- Born: September 3, 1944 (age 81)
- Other name: Judy Bowen Wiener
- Occupations: Trans Rights Activist Journalist
- Organization(s): Transsexuals and Transvestites, Transsexual Anonymous

= Judy Bowenwiener =

American transgender activist

Judy Bowenwiener (born September 3, 1944), also known as Judy Bowen, is an American transgender rights activist. She was active in the LGBTQ scene in Greenwich Village and marched with the Gay Activists Alliance in the Christopher Street Liberation Day March. She founded multiple organisations dedicated to the transgender community. Nowadays, she is active in Nevada where she works alongside various agencies also related to the transgender community.

== Personal life ==
Bowenwiener grew up in Knoxville, Tennessee, where she realized very early on that she was transgender. She moved from Tennessee to New York City in the 1960s and became active in the Greenwich Village LGBTQ scene.In 1967, she moved to Christopher Street in the West Village neighborhood of New York. That same year, she consulted Dr. Harry Benjamin, an endocrinologist and sexologist known for his work with transgender people, who helped her in her transition. Following her gender affirming surgery, she suffered complications and legally sued her doctor for malpractice.
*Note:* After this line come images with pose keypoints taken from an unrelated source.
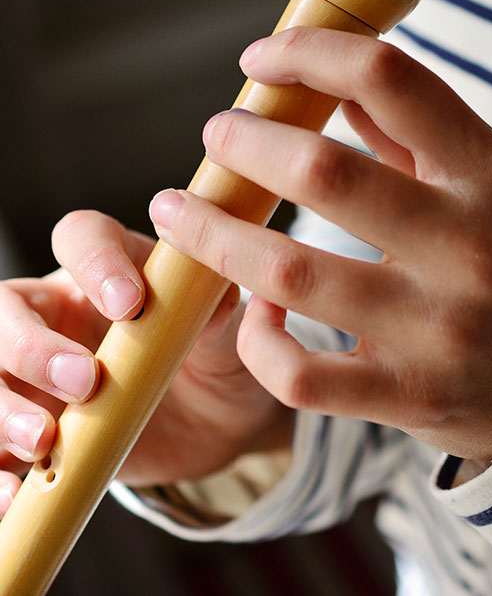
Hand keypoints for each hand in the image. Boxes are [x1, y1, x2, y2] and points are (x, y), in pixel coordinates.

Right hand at [0, 211, 290, 513]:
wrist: (215, 421)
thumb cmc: (218, 358)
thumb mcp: (227, 334)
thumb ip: (214, 315)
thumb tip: (209, 303)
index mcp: (112, 271)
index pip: (83, 237)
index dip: (95, 262)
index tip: (129, 304)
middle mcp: (62, 313)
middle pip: (8, 307)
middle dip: (33, 345)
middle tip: (85, 381)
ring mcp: (37, 372)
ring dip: (0, 408)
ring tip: (41, 441)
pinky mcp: (32, 426)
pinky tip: (10, 494)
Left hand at [148, 27, 491, 461]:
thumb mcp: (489, 183)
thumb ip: (413, 131)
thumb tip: (330, 78)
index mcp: (489, 177)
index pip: (390, 80)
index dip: (310, 54)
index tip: (263, 59)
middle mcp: (466, 248)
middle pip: (321, 173)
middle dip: (243, 144)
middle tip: (216, 136)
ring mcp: (436, 329)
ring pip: (289, 274)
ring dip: (216, 236)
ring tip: (182, 214)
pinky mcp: (407, 395)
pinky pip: (298, 374)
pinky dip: (258, 340)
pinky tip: (257, 315)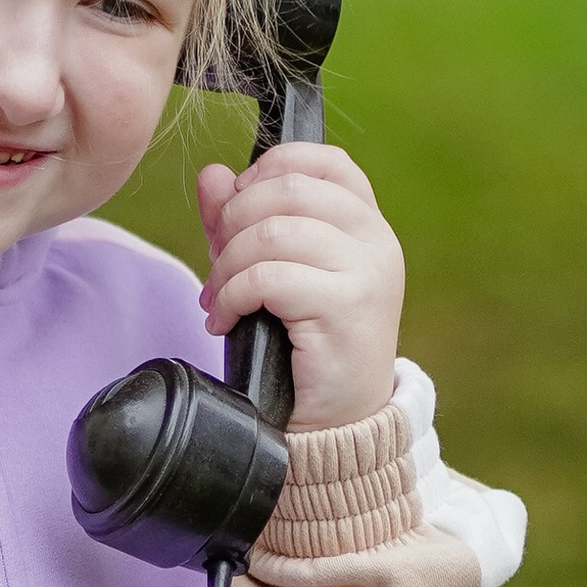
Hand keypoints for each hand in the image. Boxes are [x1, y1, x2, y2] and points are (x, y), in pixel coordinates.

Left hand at [197, 141, 403, 435]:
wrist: (342, 427)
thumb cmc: (307, 353)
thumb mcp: (276, 276)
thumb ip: (244, 223)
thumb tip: (211, 175)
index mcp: (367, 224)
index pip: (323, 159)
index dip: (268, 169)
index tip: (237, 208)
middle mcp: (375, 240)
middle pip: (287, 189)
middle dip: (234, 222)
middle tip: (217, 265)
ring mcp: (366, 271)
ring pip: (273, 232)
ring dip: (228, 265)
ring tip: (218, 299)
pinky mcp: (346, 307)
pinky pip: (269, 278)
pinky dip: (233, 295)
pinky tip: (224, 321)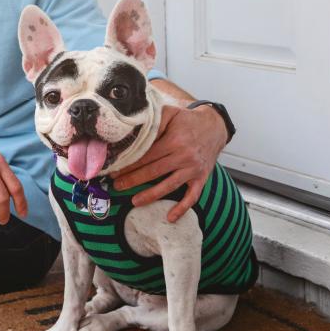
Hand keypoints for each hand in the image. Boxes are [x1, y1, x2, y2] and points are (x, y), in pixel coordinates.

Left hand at [110, 104, 226, 221]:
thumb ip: (153, 122)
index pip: (146, 155)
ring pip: (169, 186)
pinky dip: (182, 208)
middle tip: (117, 186)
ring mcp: (193, 169)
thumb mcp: (170, 113)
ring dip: (150, 195)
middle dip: (133, 180)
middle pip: (154, 171)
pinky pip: (192, 196)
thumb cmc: (187, 120)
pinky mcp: (201, 178)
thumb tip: (134, 133)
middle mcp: (184, 156)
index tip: (115, 170)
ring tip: (134, 201)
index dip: (130, 164)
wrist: (215, 126)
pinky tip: (170, 217)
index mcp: (174, 140)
After her arrest at the Long Island gay club, she was bailed out by the people she was living with, who subsequently kicked her out. This left her with no place to live in until she met Philip Brea, who allowed her to stay at his apartment while he was away.

In 1999, she moved to Las Vegas Nevada, where she still resides today.
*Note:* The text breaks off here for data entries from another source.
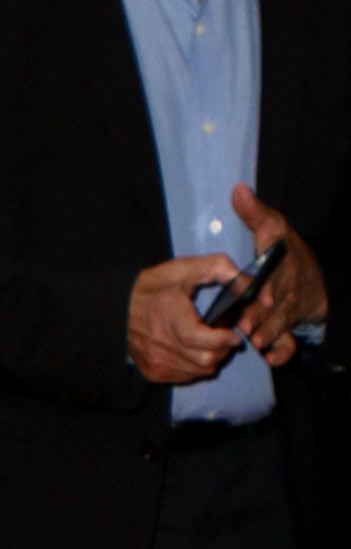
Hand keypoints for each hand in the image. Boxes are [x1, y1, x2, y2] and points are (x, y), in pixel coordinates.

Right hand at [127, 254, 241, 384]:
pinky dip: (195, 367)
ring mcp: (158, 362)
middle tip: (225, 338)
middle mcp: (164, 346)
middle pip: (206, 360)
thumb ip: (219, 268)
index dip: (226, 340)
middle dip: (223, 350)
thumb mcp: (185, 268)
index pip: (208, 343)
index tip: (234, 333)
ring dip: (211, 359)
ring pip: (198, 371)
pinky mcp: (153, 371)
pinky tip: (193, 351)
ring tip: (211, 344)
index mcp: (174, 321)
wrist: (116, 306)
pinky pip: (184, 376)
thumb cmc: (153, 287)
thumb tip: (246, 282)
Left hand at [229, 183, 326, 365]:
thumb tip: (238, 189)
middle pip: (277, 301)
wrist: (309, 276)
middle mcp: (287, 286)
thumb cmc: (283, 251)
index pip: (276, 271)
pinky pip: (289, 342)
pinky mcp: (289, 325)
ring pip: (282, 322)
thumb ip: (254, 213)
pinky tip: (270, 358)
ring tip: (254, 341)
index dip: (268, 283)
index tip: (261, 293)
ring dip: (269, 332)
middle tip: (247, 323)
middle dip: (263, 313)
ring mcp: (289, 308)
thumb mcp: (273, 226)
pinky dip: (282, 351)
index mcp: (282, 261)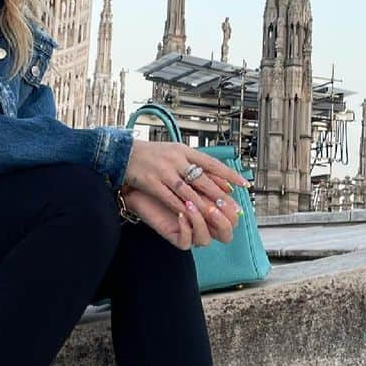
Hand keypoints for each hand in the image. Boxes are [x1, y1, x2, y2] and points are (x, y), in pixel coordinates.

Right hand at [121, 141, 247, 249]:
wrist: (121, 153)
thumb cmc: (150, 155)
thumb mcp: (175, 152)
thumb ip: (197, 165)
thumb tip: (223, 182)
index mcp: (183, 150)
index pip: (211, 163)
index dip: (228, 174)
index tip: (243, 184)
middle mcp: (175, 158)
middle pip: (202, 179)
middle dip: (218, 195)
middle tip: (232, 207)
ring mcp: (163, 170)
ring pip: (187, 191)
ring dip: (202, 205)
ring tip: (215, 215)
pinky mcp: (151, 182)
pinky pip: (169, 198)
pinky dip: (181, 207)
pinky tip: (190, 215)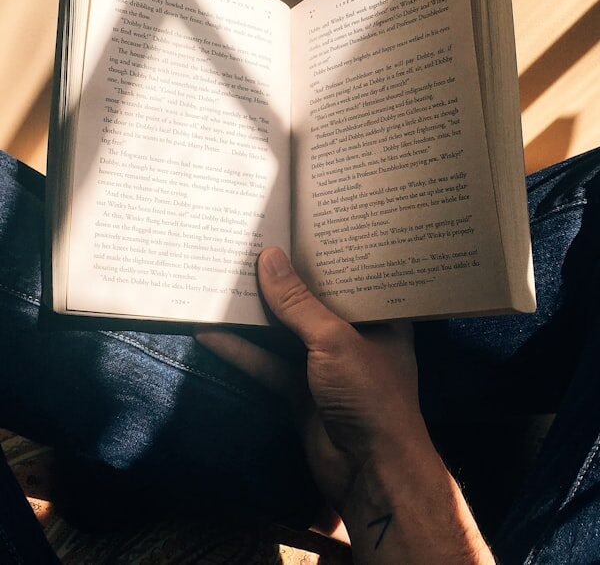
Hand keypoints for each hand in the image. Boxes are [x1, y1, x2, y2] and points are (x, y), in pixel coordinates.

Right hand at [196, 248, 493, 563]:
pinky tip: (210, 331)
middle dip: (280, 278)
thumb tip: (268, 258)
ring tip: (222, 280)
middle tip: (249, 243)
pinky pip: (266, 362)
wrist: (371, 474)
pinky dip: (240, 350)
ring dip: (254, 313)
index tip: (293, 222)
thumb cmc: (370, 395)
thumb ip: (298, 302)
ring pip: (283, 330)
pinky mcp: (298, 389)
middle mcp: (352, 334)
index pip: (348, 273)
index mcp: (377, 315)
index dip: (323, 250)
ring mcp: (323, 363)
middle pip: (310, 300)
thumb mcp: (335, 339)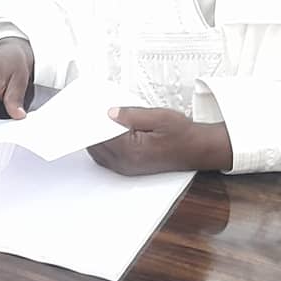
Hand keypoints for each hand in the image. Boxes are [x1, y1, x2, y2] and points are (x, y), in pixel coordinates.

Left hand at [87, 107, 233, 174]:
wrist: (199, 149)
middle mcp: (127, 163)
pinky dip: (102, 146)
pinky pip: (107, 159)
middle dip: (89, 131)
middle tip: (84, 113)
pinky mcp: (131, 168)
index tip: (81, 113)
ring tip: (92, 121)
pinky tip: (103, 134)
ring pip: (100, 155)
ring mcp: (129, 168)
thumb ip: (132, 114)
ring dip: (94, 139)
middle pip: (96, 146)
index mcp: (132, 150)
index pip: (100, 137)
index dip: (89, 123)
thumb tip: (110, 112)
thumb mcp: (159, 116)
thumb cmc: (182, 134)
Bowenwiener grew up a Christian and still considers herself to be religious to this day.

== Career ==
As a teenager, she wrote for an evangelical newspaper called The Daily Beacon. She then received a scholarship to study journalism at the University of Tennessee. In the 1970s, she co-founded the Weekly Queens Gazette, a New York based newspaper.

Bowenwiener had a small career as an actor in the 90s: She acted in the 1993 TV Show “You Wrote it, You Watch it”, in the fifth episode of season one. She also appeared as herself in a waitress role in the short film “Café”(1990), and in the adult video “New York’s Finest” (1998), also as a waitress.

She initially worked in clubs owned by the mafia, one of which was the Tango palace in New York City, but at the advice of a friend who was an attorney, sought other business opportunities.

== Activism ==
In the 1960s she became active in the Greenwich Village LGBTQ scene. She marched with the Gay Activists Alliance in the Christopher Street Liberation Day March. During this time, she met with influential LGBTQ figures including Andy Warhol, Candy Darling, Sylvia Rivera, and Marsha P. Johnson.

In 1970, she founded and presided over Transvestites and Transsexuals (TAT), in New York City, but the group only lasted a few months. Bowenwiener had different political opinion from transvestites (mostly drag queens) whom she considered too radical in their want for gay liberation. She claimed that transsexual individuals wanted to be accepted as their chosen gender by society more than they wanted gay liberation. In 1971, she created the group Transsexuals Anonymous, which was dedicated to trans individuals. The first meeting of Transexuals Anonymous was held in the office of the plastic surgeon Benito Rish, and was attended by about twenty people, most of whom were male to female individuals.

During a police raid at a Long Island gay club, multiple people were arrested, including Bowenwiener. The violent arrest left her bruised up for three months. This event, amongst many, is what pushed her to get more involved in trans rights activism.

In 1999, after she moved to Las Vegas, she became an active member of the LGBTQ+ Center of Southern Nevada and pushed for the creation of the Safety Dorm for unhoused transgender people at The Salvation Army. She is a part of Trans United, an international group that works to increase communication among transgender individuals and organizations.

She was a recipient of the Las Vegas 2023 Trans Icon Award, the 2024 Miss International Queen USA Guiding Light Award.